A common practice in the exploration for oil, gas and other valuable minerals is to perform seismic exploration in which an acoustic wave is imparted to the earth (including the sea) at or near the surface. The wave travels into the earth and reflects at boundaries between layers of materials of differing acoustic impedance. The reflected waves travel upwardly and may be detected at or near the surface by pluralities of microphones. The signals output by the microphones can be analyzed to determine the time of travel of the acoustic wave from the source to the microphone, and used to generate a representation of the earth's subterranean structure. The recorded signal, referred to as a seismic "trace", can be interpreted by skilled persons to identify likely locations for deposits of oil, gas and other valuable minerals.
One problem which has plagued this seismic exploration art since its inception is the fact that the acoustic waves travel in all directions in the earth, resulting in numerous reflections being recorded. For example, in the ocean exploration case, the wave may travel first downwardly towards the ocean bottom, up again towards the surface, be reflected back down toward the bottom and reflected again before being received at a microphone or "hydrophone." Such a wave is called a "surface multiple" because it reaches the surface twice in its path from the source to the receiver. Surface multiples also occur when the wave travels first into the sea bed, reflects from an interface between rock layers of varying acoustic impedance, travels back upwardly to the surface, back downwardly to the sea bottom or again to an interface between rock layers of varying impedance, and only then up to the source. This too is referred to as a surface multiple. Multiples also occur where the wave is reflected within a given rock layer a plurality of times before being received at the surface. These multiples, however, are not considered surface multiples. It is found, however, that the surface multiples constitute most of the multiples which obscure true seismic events in the recorded hydrophone output signal, or "trace." Multiples can thus be considered as unwanted "noise" in the seismic record, since they obscure the seismic events of interest. Accordingly, it has for a long time been a well recognized need of the art to provide an effective method for removing surface multiples from the seismic record.

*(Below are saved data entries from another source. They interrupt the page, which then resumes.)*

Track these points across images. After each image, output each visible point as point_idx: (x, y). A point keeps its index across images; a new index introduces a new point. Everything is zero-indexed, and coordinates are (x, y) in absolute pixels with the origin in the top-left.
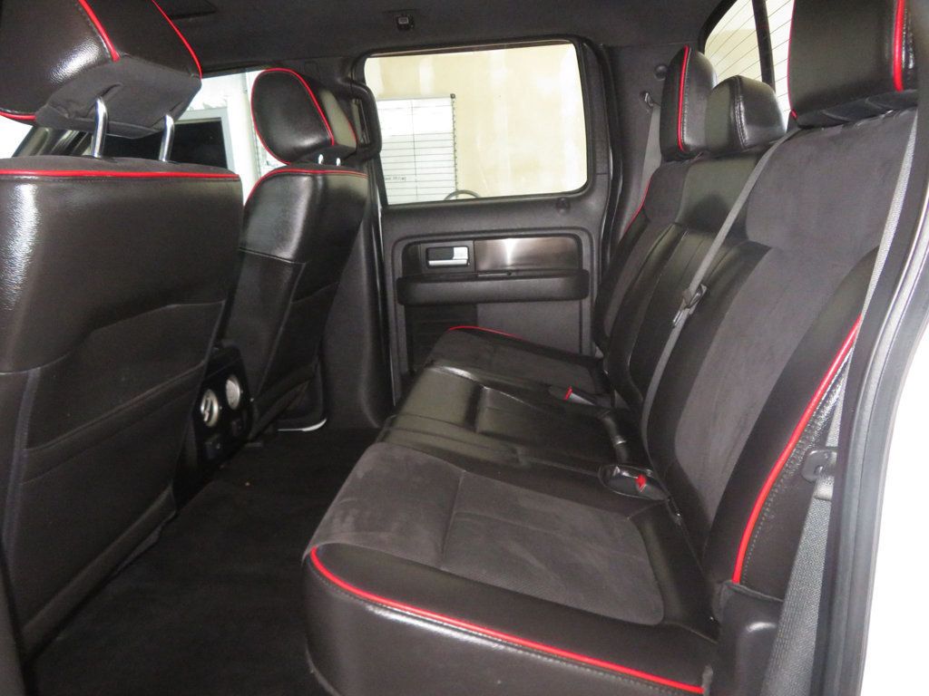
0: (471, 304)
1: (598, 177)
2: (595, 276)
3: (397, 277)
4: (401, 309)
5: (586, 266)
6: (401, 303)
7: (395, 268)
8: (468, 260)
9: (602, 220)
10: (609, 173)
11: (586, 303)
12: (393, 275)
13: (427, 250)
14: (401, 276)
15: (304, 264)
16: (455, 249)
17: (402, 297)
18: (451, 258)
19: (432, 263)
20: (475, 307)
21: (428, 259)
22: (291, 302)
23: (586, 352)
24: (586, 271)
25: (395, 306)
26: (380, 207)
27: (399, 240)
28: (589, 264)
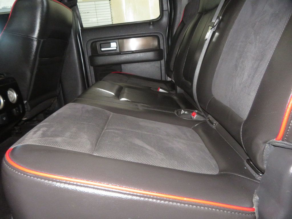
0: (119, 64)
1: (165, 11)
2: (165, 51)
3: (89, 56)
4: (92, 68)
5: (162, 47)
6: (92, 66)
7: (88, 53)
8: (117, 48)
9: (167, 28)
10: (168, 10)
11: (163, 62)
12: (88, 54)
13: (100, 44)
14: (91, 55)
15: (42, 40)
16: (111, 43)
17: (92, 63)
18: (110, 47)
19: (103, 49)
20: (121, 66)
21: (101, 48)
22: (38, 58)
23: (163, 79)
24: (162, 49)
25: (89, 67)
26: (80, 28)
27: (89, 41)
28: (163, 46)
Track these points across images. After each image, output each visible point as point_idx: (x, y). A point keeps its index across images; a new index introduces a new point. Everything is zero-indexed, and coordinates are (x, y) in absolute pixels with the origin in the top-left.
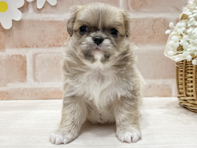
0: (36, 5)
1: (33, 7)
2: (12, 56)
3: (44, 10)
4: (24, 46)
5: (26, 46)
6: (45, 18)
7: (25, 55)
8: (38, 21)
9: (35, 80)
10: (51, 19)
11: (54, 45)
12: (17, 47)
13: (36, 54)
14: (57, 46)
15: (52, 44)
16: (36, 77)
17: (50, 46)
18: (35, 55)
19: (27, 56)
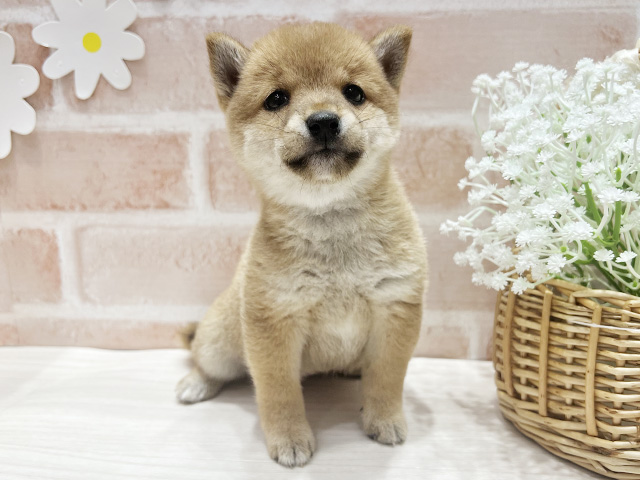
2: (19, 232)
3: (97, 102)
4: (49, 204)
5: (54, 207)
6: (101, 127)
7: (53, 231)
8: (81, 136)
10: (117, 130)
11: (129, 205)
12: (29, 207)
13: (83, 229)
15: (122, 201)
16: (87, 291)
18: (79, 233)
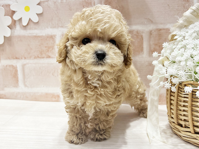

Various prior art methods have been tried for removal of surface multiples from recorded traces. It has been noted, for example, that the travel time for a surface multiple, the path of which is entirely in the water during an oceanographic expedition, is a function of the "offset", the distance between the source and receiver, and the number of times the multiple reflects from the surface. For example, if the multiple reflects from the surface once before being received by the microphone and the offset is zero, the multiple's travel time is exactly twice that of the principal waves. This fact has been used in various schemes to remove multiples.
Other methods involve complex ray tracing schemes which generate a synthetic multiple wave and subtract it. from the actual wave to obtain a supposedly multiple free record. However, these methods are very awkward in that they require significant knowledge of the subsea structure as well as the ocean bottom configuration before the synthetic wave can be generated. Similar synthetic multiples can be generated using more accurate methods not directly involving ray tracing, e.g., field propagation techniques, but again these require detailed knowledge of at least the ocean bottom, as well as the shape of the subsea interfaces, and so are not as practical as would be desired.